İçimizden dışımıza esen rüzgârlar vardır.Dışımızdaki rüzgârlar vardır.
Meteoroloji, dışımızda esenlerle ilgilenir.
Saba rüzgârı, meltem, imbat rüzgârlarıyla bize müjdeler verirken kasırgalar, tayfunlarla bizi tedbir almaya sevk eder.
Ama asıl bize en fazla zarar veren rüzgârlar, içimizden esen rüzgârlardır.
Ona Kur’an- Kerim “Heva” adını vermiştir. Dışımızdan esene de “Riyh, çoğulu Riyah” demiştir ama Türkçeye “Hava” olarak geçmiştir.
Siyasinin, İslam’ın adalet terazisini bırakıp, halkın çoğunluğunun yanlışta birleşmesine meyletmesi de aynı hevaya kapılıp makama uçurulma tutkusundandır.
Hâkimin, makam, koltuk ve paraya meyletmesi, o iç hevanın esmeye başlamasındandır.
Kasırgaları yaratan Allah Celle Celalüh’tür meltem ve imbat rüzgarlarını yaratan da O’dur.
Yine Rabbimizin yarattığı hevamıza kapılıp cehennem uçurumlarına doğru havalanmak yerine, Rabbimizin indirdiği vahyine uyarak cennet havalarına girebiliriz.

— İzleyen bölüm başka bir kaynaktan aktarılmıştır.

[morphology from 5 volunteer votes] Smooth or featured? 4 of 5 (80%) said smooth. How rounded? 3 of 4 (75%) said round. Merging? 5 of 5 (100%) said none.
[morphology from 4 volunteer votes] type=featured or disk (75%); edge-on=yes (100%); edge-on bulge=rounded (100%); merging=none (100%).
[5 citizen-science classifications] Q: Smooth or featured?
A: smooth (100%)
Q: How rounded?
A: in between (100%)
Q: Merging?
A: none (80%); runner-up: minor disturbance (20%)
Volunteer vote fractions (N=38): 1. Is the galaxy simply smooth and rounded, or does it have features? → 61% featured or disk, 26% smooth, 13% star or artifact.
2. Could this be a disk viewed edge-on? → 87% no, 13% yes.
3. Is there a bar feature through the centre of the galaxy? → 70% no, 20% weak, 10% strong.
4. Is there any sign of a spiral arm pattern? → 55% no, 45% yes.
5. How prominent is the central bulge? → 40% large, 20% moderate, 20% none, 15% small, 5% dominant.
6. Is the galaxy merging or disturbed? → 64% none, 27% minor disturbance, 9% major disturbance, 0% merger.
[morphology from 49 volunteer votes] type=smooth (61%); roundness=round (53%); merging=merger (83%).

Rabbimiz, dışımızda esen rüzgârları da haber veriyor:
“Esip savuranlara,
Yük taşıyanlara” (Zariyat Süresi, Ayet 51/1-2)
Zariyat: Tozu estirmek, tozu gökyüzünde savurmak manasına geliyor.

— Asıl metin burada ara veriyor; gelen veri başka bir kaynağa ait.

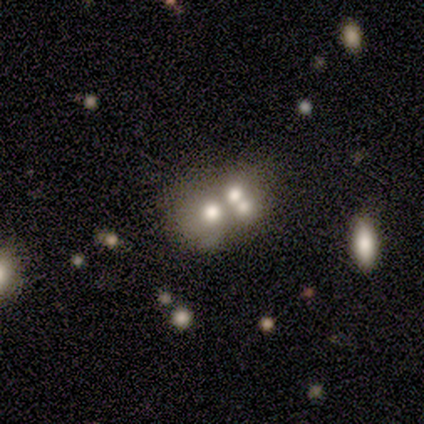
A smooth galaxy with no disk features (33%, tied with featured or disk and star or artifact) that is round (100%).

Vote fractions:
- Smooth or featured? smooth: 33% (tied) / featured or disk: 33% (tied) / star or artifact: 33% (tied)
- How rounded? round: 100% / in between: 0% / cigar-shaped: 0%
- Merging? merger: 100% / none: 0% / minor disturbance: 0% / major disturbance: 0%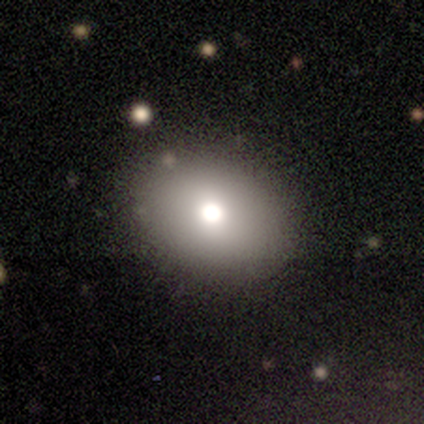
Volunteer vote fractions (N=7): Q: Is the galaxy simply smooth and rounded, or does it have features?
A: smooth — 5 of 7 (71%).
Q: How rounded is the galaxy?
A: in between — 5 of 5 (100%).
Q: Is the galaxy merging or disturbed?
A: none — 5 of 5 (100%).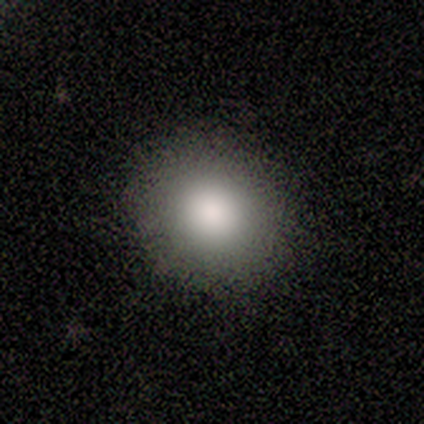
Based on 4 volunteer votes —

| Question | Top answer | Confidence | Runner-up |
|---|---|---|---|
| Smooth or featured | smooth | 100% | — |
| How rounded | round | 100% | — |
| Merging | none | 100% | — |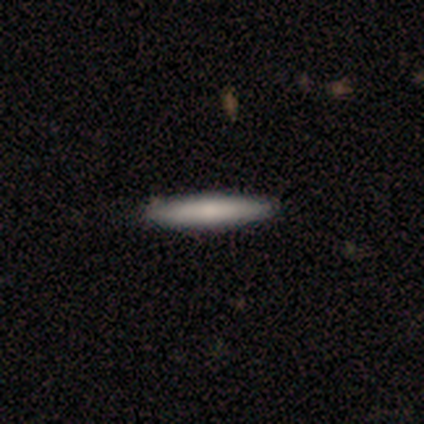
This appears to be a smooth galaxy with no disk features (40%, tied with featured or disk) that is cigar-shaped (100%). Merging: none (75%).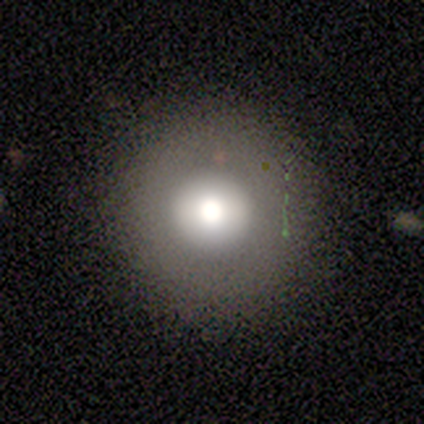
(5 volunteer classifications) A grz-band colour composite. It shows a smooth galaxy with no disk features (80%) that is round (100%). Merging: none (80%).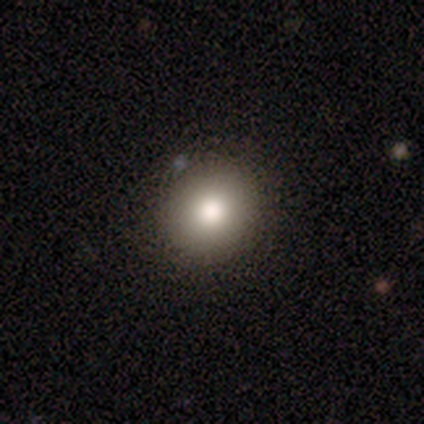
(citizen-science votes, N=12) smooth-or-featured: smooth: 100% | featured or disk: 0% | star or artifact: 0%
  how-rounded: round: 58% | in between: 42% | cigar-shaped: 0%
  merging: none: 92% | minor disturbance: 8% | major disturbance: 0% | merger: 0%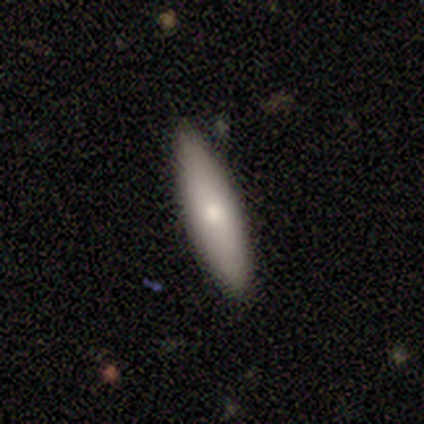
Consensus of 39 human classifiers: Volunteers were most divided on "how rounded": cigar-shaped: 65%, in between: 35%, round: 0%. More confident: merging — none (92%); smooth or featured — smooth (67%).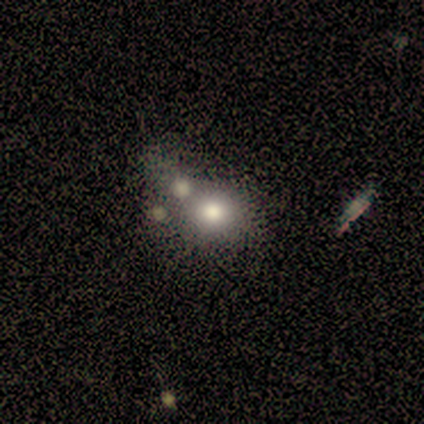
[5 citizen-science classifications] This is clearly a smooth galaxy (80%). How rounded: clearly round (100%). Merging: likely none (60%).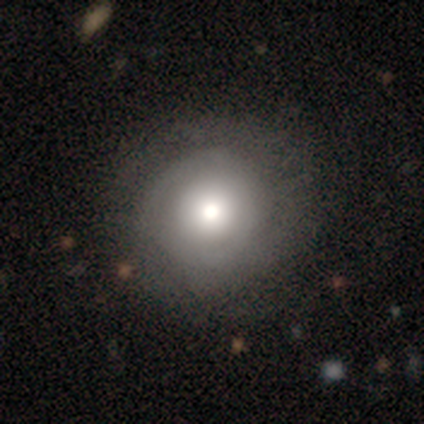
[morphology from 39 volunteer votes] smooth_or_featured: smooth (p=0.49) [tied with: featured or disk p=0.49]
how_rounded: round (p=1.00)
merging: none (p=0.74) [alt: minor disturbance p=0.03]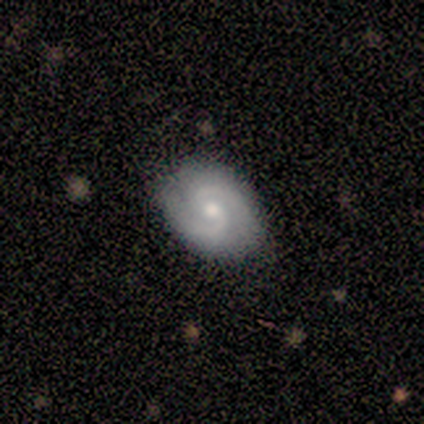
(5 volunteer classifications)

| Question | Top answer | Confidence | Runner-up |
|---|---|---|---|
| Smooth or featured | featured or disk | 100% | — |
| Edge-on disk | no | 100% | — |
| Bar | no | 60% | weak (40%) |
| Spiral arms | yes | 100% | — |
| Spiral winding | medium | 80% | tight (20%) |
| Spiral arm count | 2 | 100% | — |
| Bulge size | small | 60% | moderate (40%) |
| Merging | none | 100% | — |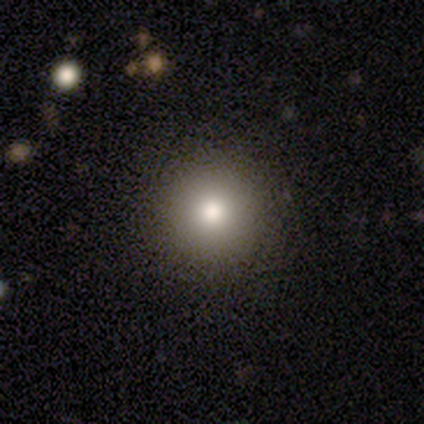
smooth 79%, star or artifact 15%, featured or disk 5%. Down the decision tree: how rounded — round (100%); merging — none (61%).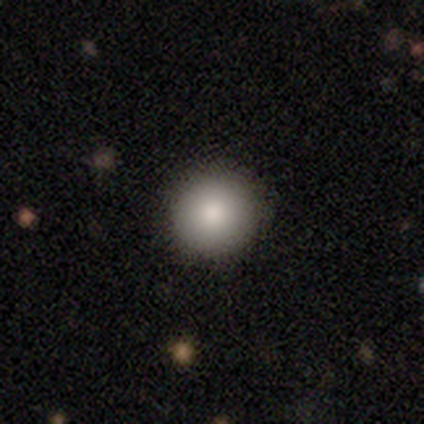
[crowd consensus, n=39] This is clearly a smooth galaxy (85%). How rounded: clearly round (97%). Merging: clearly none (91%).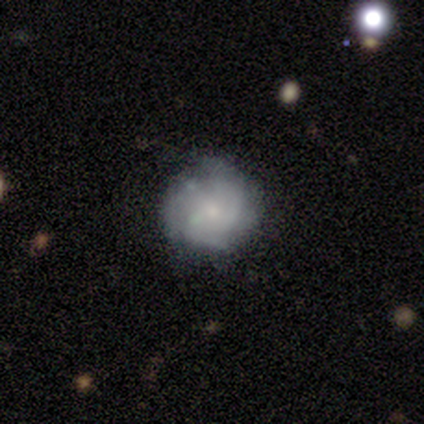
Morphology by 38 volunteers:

“Zürriyet” kelimesi de aynı kökten gelmektedir.
Hz. Adem’den (A.S.) bütün insanlığa savrulmuş̧ zürriyetten birisi de biziz.
Hz. Adem’in zürriyetinden yayılmışız.
Çiftçinin eliyle veya makinelerle toprağa tohum saçması gibi Allah (C.C.), Hz. Adem’den bütün insanlığı yeryüzüne saçıveriyor. Fakat hiç̧ birinin doğduğu, durduğu yer tesadüf değil.

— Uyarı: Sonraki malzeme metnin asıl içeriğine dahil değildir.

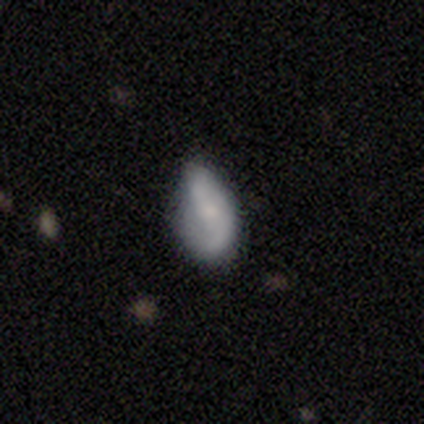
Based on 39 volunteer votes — Overall: featured or disk (49%; smooth 44%). Edge-on disk: no (100%). Bar: no (42%; weak 32%). Spiral arms: yes (89%). Spiral arm count: 2 (65%). Spiral winding: loose (71%). Bulge size: small (47%; moderate 32%). Merging: minor disturbance (42%; none 33%).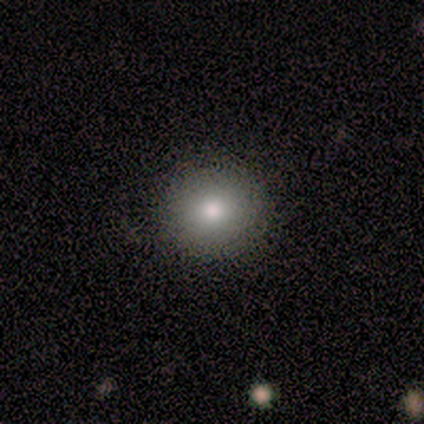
This appears to be a smooth galaxy with no disk features (67%) that is round (100%). Merging: none (100%).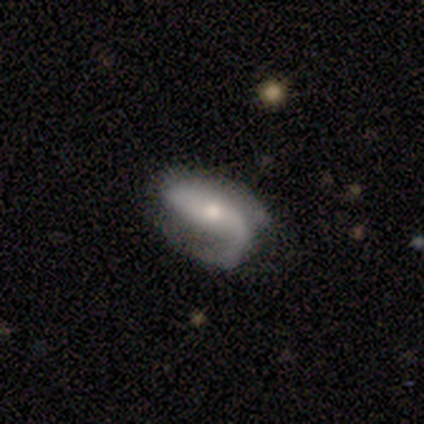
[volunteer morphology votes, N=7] featured or disk 57%, smooth 43%, star or artifact 0%. Down the decision tree: edge-on disk — no (100%); bar — no (50%); spiral arms — yes (100%); spiral arm count — 1 (50%, tied with 2); spiral winding — loose (75%); bulge size — moderate (50%, tied with small); merging — none (43%, tied with minor disturbance).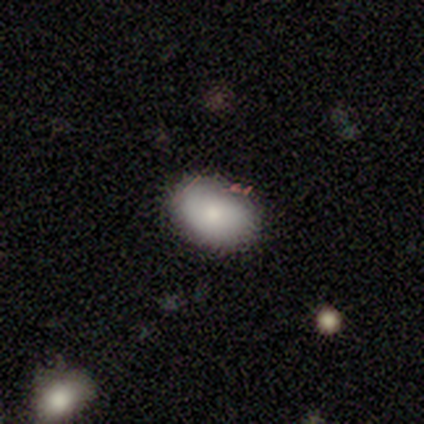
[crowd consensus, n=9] This appears to be a smooth galaxy with no disk features (78%) that is in between round and cigar-shaped (71%). Merging: none (100%).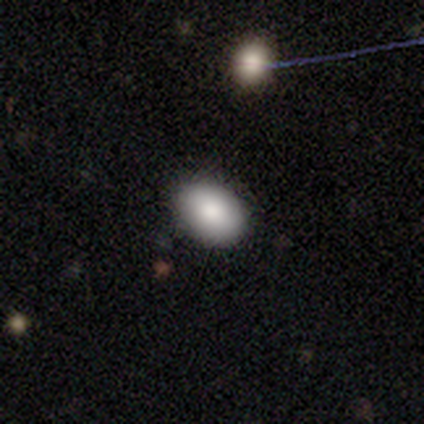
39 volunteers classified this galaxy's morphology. Q: Smooth or featured?
A: smooth (85%); runner-up: featured or disk (8%)
Q: How rounded?
A: in between (94%); runner-up: round (6%)
Q: Merging?
A: none (64%); runner-up: minor disturbance (6%)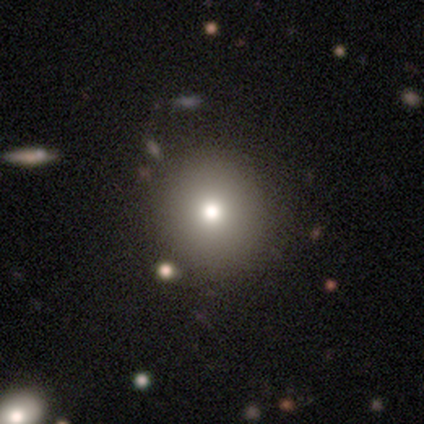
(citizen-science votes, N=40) Smooth or featured? smooth (80%)
How rounded? round (94%)
Merging? none (71%)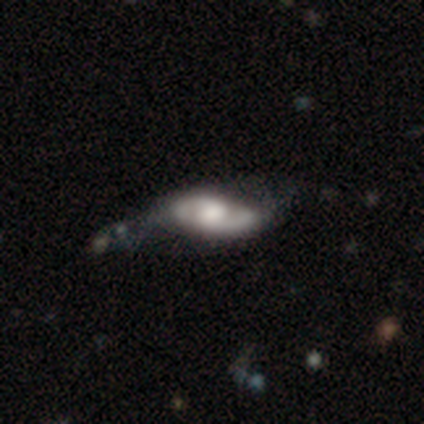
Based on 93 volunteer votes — This appears to be a featured or disk galaxy (75%) with no bar (59%), 2 (82%) medium (53%) spiral arms (77%) and a moderate central bulge (45%). Merging: none (40%).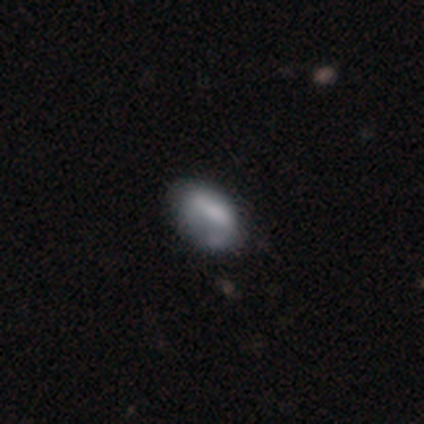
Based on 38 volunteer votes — Morphology: type=smooth (58%); roundness=in between (100%); merging=none (45%).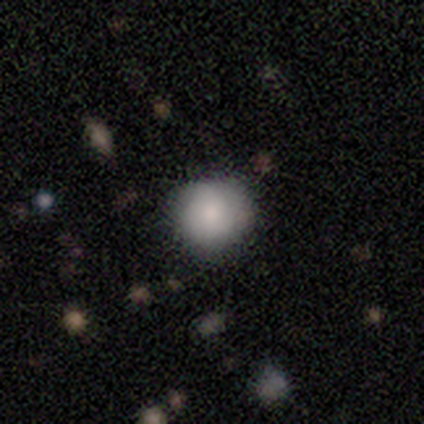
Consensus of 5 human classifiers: Overall: smooth (100%). How rounded: round (60%; in between 40%). Merging: none (100%).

Gökyüzünden kaç̧ tane yağmur tanesi yeryüzüne iner?
O Allah, bütün bunları bilir.
Denizlerden, göklerden, ırmaklardan, kaç̧ ton suyu yukarıya çektiğini de O bilir.
Biz bunları iki ayetten anlıyoruz.
Bu ayette, ağırlıkları taşıyana yemin ediyor Allah (C.C.). Ağırlıkları taşıyan kendisi olduğundan o kendisine yemin ediyor.
Tabiat kanunlarını yaratan Allah’tır.
“Kolayca akanlara,
İşi paylaştıranlara yemin olsun ki,
Va'd olunduğunuz (cennet ve cehennem) muhakkak doğrudur.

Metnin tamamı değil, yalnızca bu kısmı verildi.